C. Kerbrat-Orecchioni constate qu’en France, la linguistique est fille de la philologie (pour laquelle la langue n’existe guère qu’à travers un corpus de textes écrits), et la sociologie s’avère essentiellement marquée par les conceptions de Durkheim, assez éloignées des préoccupations interactionnistes. Aux Etats-Unis, à l’inverse, s’est développée au cours des années 1920-1930, au sein du département de sociologie de l’université de Chicago, une tout autre tradition, celle de l’« interactionnisme symbolique », dont E. Goffman, puis les ethnométhodologues H. Sacks et E. Schegloff (fondateur de l’« analyse conversationnelle ») seront les héritiers directs.

L’auteur « Du Discours-en-interaction »constate que l’ethnologie à la française, fortement marquée par le structuralisme de Lévy-Strauss, a privilégié certains types de phénomènes culturels comme les systèmes de parenté, les mythes et les rites, mais elle ne s’est guère intéressée aux différentes formes de la communication interpersonnelle, même « ritualisées », s’étant plutôt préoccupée pendant longtemps uniquement de sociétés « exotiques ».

Le caractère foncièrement « égocentrique » de la plupart des courants de la psychologie pratiquée en France, et la faible implantation de l’approche systémique développée aux USA par Bateson et ses héritiers (école de Palo Alto) expliquent que la sensibilité interactionniste se soit épanouie en France si tardivement. Selon C. Kerbrat-Orecchioni, « en matière d’interactionnisme, nous avons pris le train en marche, avec une bonne décennie de retard ».218 Elle dit qu’à partir du début des années 1980, on voit en effet se multiplier les colloques, ouvrages et numéros de revues comportant dans leur intitulé les mots « interaction », « dialogue », « conversation », « communication ». Cette nouvelle orientation au sein des sciences du langage était d’une part corrélative d’un intérêt croissant pour la grammaire de l’oral et la constitution de corpus de français parlé, et d’autre part, favorisée par l’existence de deux traditions bien établies en France, celle de la linguistique de l’énonciation et celle de l’analyse du discours (centrée toutefois presque exclusivement sur les discours écrits). Un peu plus tard, s’y est adjoint l’appareillage conceptuel de la pragmatique anglo-saxonne (théorie austino-searlienne des speech acts). Les actes de langage ont été réinterprétés comme les unités élémentaires servant de base à l’édification des inter-actions.

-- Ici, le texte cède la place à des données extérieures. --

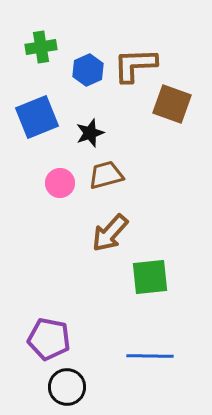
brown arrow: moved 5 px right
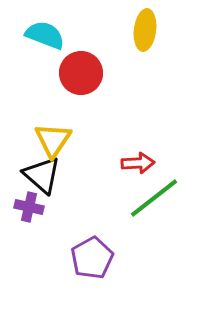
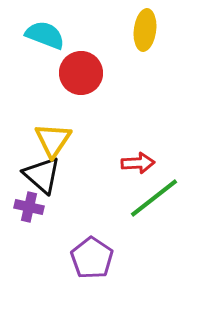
purple pentagon: rotated 9 degrees counterclockwise
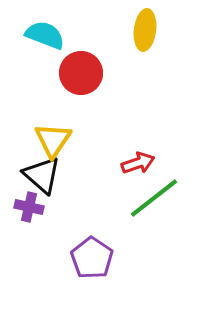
red arrow: rotated 16 degrees counterclockwise
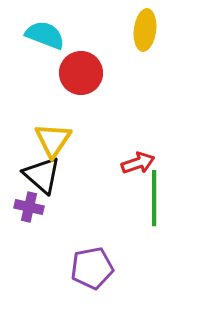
green line: rotated 52 degrees counterclockwise
purple pentagon: moved 10 px down; rotated 27 degrees clockwise
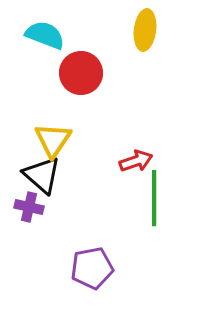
red arrow: moved 2 px left, 2 px up
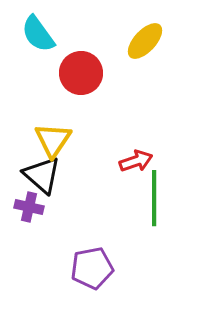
yellow ellipse: moved 11 px down; rotated 36 degrees clockwise
cyan semicircle: moved 7 px left, 1 px up; rotated 147 degrees counterclockwise
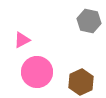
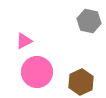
pink triangle: moved 2 px right, 1 px down
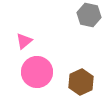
gray hexagon: moved 6 px up
pink triangle: rotated 12 degrees counterclockwise
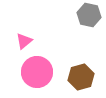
brown hexagon: moved 5 px up; rotated 10 degrees clockwise
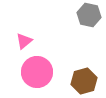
brown hexagon: moved 3 px right, 4 px down
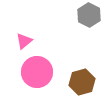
gray hexagon: rotated 15 degrees clockwise
brown hexagon: moved 2 px left, 1 px down
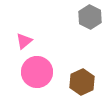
gray hexagon: moved 1 px right, 2 px down
brown hexagon: rotated 10 degrees counterclockwise
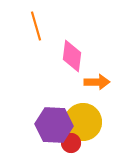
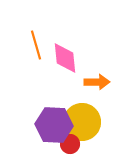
orange line: moved 19 px down
pink diamond: moved 7 px left, 2 px down; rotated 12 degrees counterclockwise
yellow circle: moved 1 px left
red circle: moved 1 px left, 1 px down
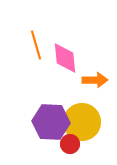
orange arrow: moved 2 px left, 2 px up
purple hexagon: moved 3 px left, 3 px up
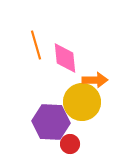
yellow circle: moved 20 px up
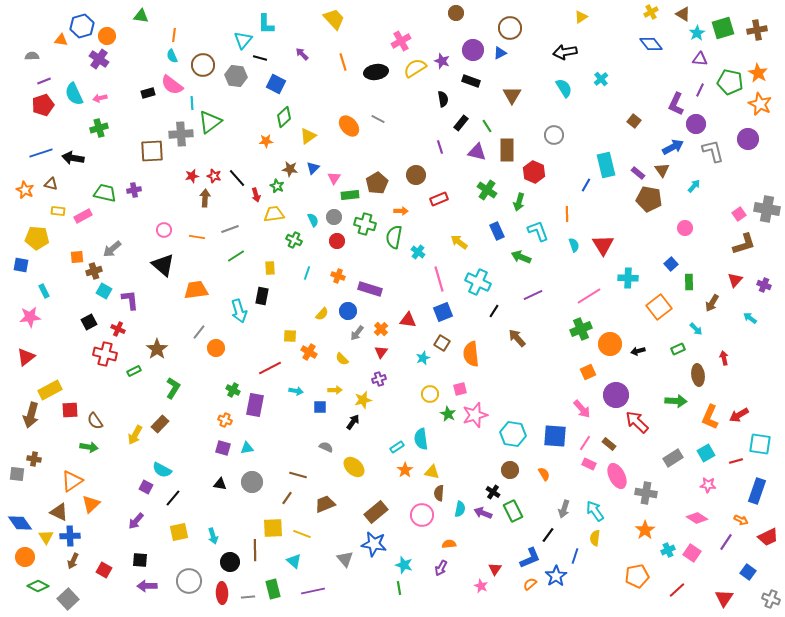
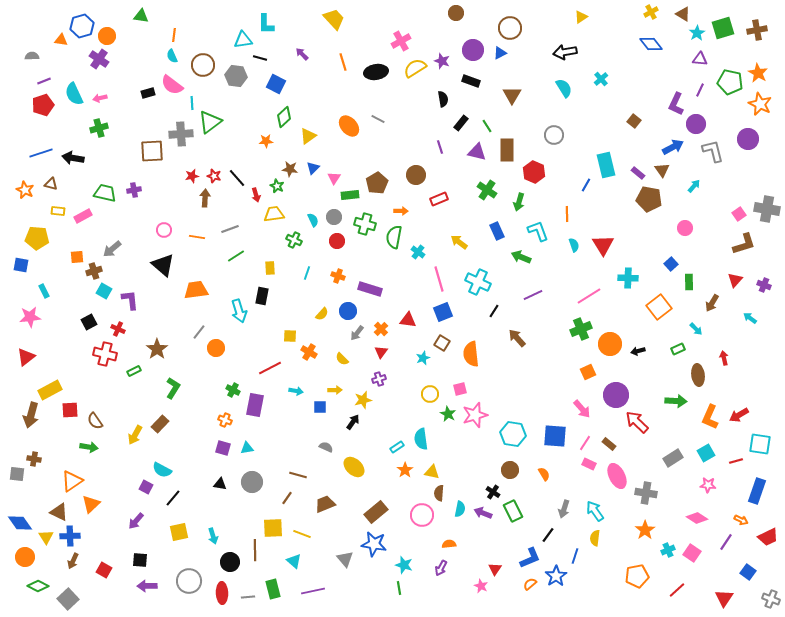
cyan triangle at (243, 40): rotated 42 degrees clockwise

C. Kerbrat-Orecchioni estime que de nos jours encore, la langue et le discours sont le plus souvent ramenés, inconsciemment, à leurs relations écrites, au détriment des conversations ordinaires.

L’auteur « Du Discours-en-interaction »définit qu’étant donné que les conversations sont des formes particulières de discours, il en résulte que l’analyse conversationnelle est une forme particulière d’analyse du discours (ou des discours), qui est extrêmement polymorphe.

Notes
218.

KERBRAT-ORECCHIONI C., Le Discours-en-interaction, op. cité, p.11.